CONFIG_MBEDTLS_SSL_MAX_CONTENT_LEN=16384
# CONFIG_MBEDTLS_ASYMMETRIC_CONTENT_LEN is not set

with this config the same problem occurs as reported above

projectgus commented 5 years ago

TLS fatal alert message 10 is "unexpected message", it means the server received an invalid message at the TLS layer, and is notifying the client that it's closing the connection.

Could you please post a full log again (can attach the file to the post or put it on gist.github.com), with the updated TLS buffer sizes as shown in your last post?

Also, can you tell us anything about the server you're connecting to?

enricop commented 5 years ago

hi @projectgus

setting mbedtls allocation method to INTERNAL memory (sdkconfig.txt) we have BIGNUM error: (tls_internal_memory_error_full_log.txt):

tls_internal_memory_error

setting mbedtls allocation method to EXTERNAL memory (sdkconfig2.txt) we have ALERT error, both in handshake and while connected (tls_external_memory_error_full_log.txt):

tls_external_memory_error

here there are server side packet capture for the test with external ram allocation: pcap_external_ram_tls_test.zip

If you see the pcap, the fatal error is caused by an "unexpected message" in the handshake. This confirms what @projectgus was saying.
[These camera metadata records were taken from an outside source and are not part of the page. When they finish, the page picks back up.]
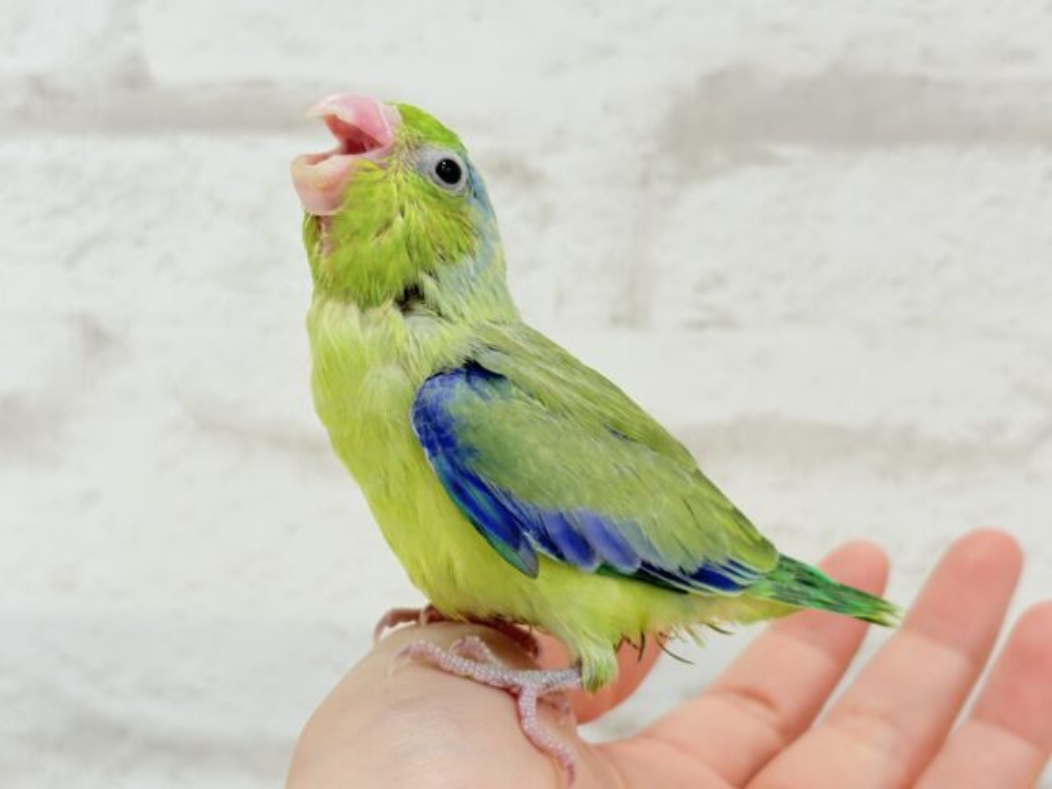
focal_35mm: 52
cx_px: 526
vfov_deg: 28.0
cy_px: 394
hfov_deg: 36.8
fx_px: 1580
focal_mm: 5.96
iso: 80
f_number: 1.6
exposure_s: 1/100
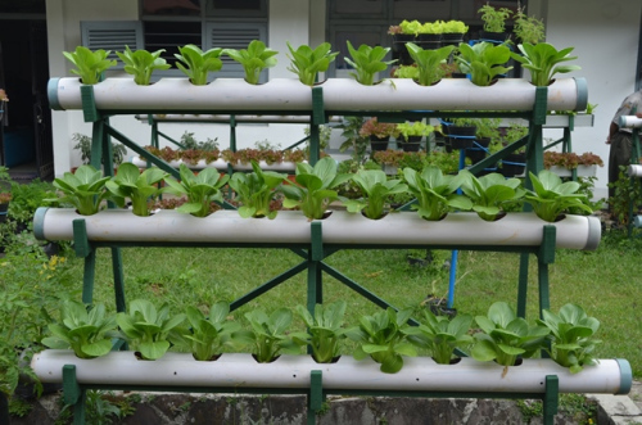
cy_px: 212
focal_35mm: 44
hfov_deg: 45.0
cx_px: 321
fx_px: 774
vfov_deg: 30.7
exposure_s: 1/250
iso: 160
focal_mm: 29
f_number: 8
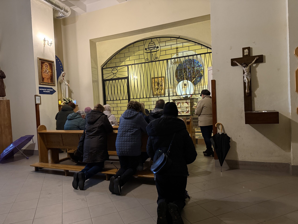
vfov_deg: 56.8
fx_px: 207
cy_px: 112
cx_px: 149
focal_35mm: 24
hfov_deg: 71.6
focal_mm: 6.76
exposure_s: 1/33
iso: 640
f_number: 1.78
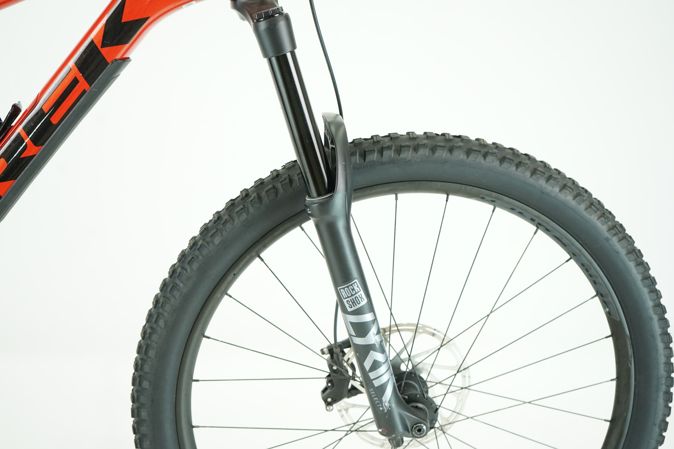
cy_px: 224
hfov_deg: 44.5
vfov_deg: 30.5
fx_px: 824
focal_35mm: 44
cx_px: 337
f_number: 5
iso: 2500
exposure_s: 1/200
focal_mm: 44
Since everything IS working FINE while we have INTERNAL memory allocation and enough free memory, our server/client/certificates are fine and the problem is in expressif mbedtls #3624 with external memory and gcc8.

In our project we have very low free memory, so to test the mqtt client with INTERNAL memory we are DISABLING some functionalities. For us it is NOT normal that with 60k of free RAM we have BIGNUM allocation error. This error goes away sistematically if we free memory! See full log here: tls_internal_memory_working_full_log.txt. Note that after connection is enstablished the free memory is 14856 and just before it, it was 75512.

negativekelvin commented 5 years ago

You never said whether you tried the updated libc https://github.com/espressif/esp-idf/issues/3624#issuecomment-515170464

enricop commented 5 years ago

You never said whether you tried the updated libc #3624 (comment)

copying the comment libc.a to esp-idf components/newlib/lib/libc.a has the following result: the handshake always completes successfully but then the connection always terminates with the same error as before

negativekelvin commented 5 years ago

/toolchain-path/xtensa-esp32-elf/xtensa-esp32-elf/lib/esp32-psram/libc.a is the one that is linked with psram workaround

enricop commented 5 years ago

thank you very much @negativekelvin , with that libc.a it connects without errors and the connection stays alive using external memory! (tls_external_memory_fixed_full_log.txt)

projectgus commented 5 years ago

Thanks for the suggestion, @negativekelvin . It looks like the root cause for this is the same as for #3624, then.

@enricop If you agree with this assessment then could you please close this issue and click Subscribe on the linked issue? It will be updated once the PSRAM toolchain fix is available.

david-cermak commented 4 years ago

Hi @enricop

Any update? Could you please close the issue if the @projectgus's assessment is okay with you? Or share any other concern otherwise?

enricop commented 4 years ago

hi all, yes with the relaease of toolchain 2019r2, mbedtls handshake is working. sorry for not updating the issue.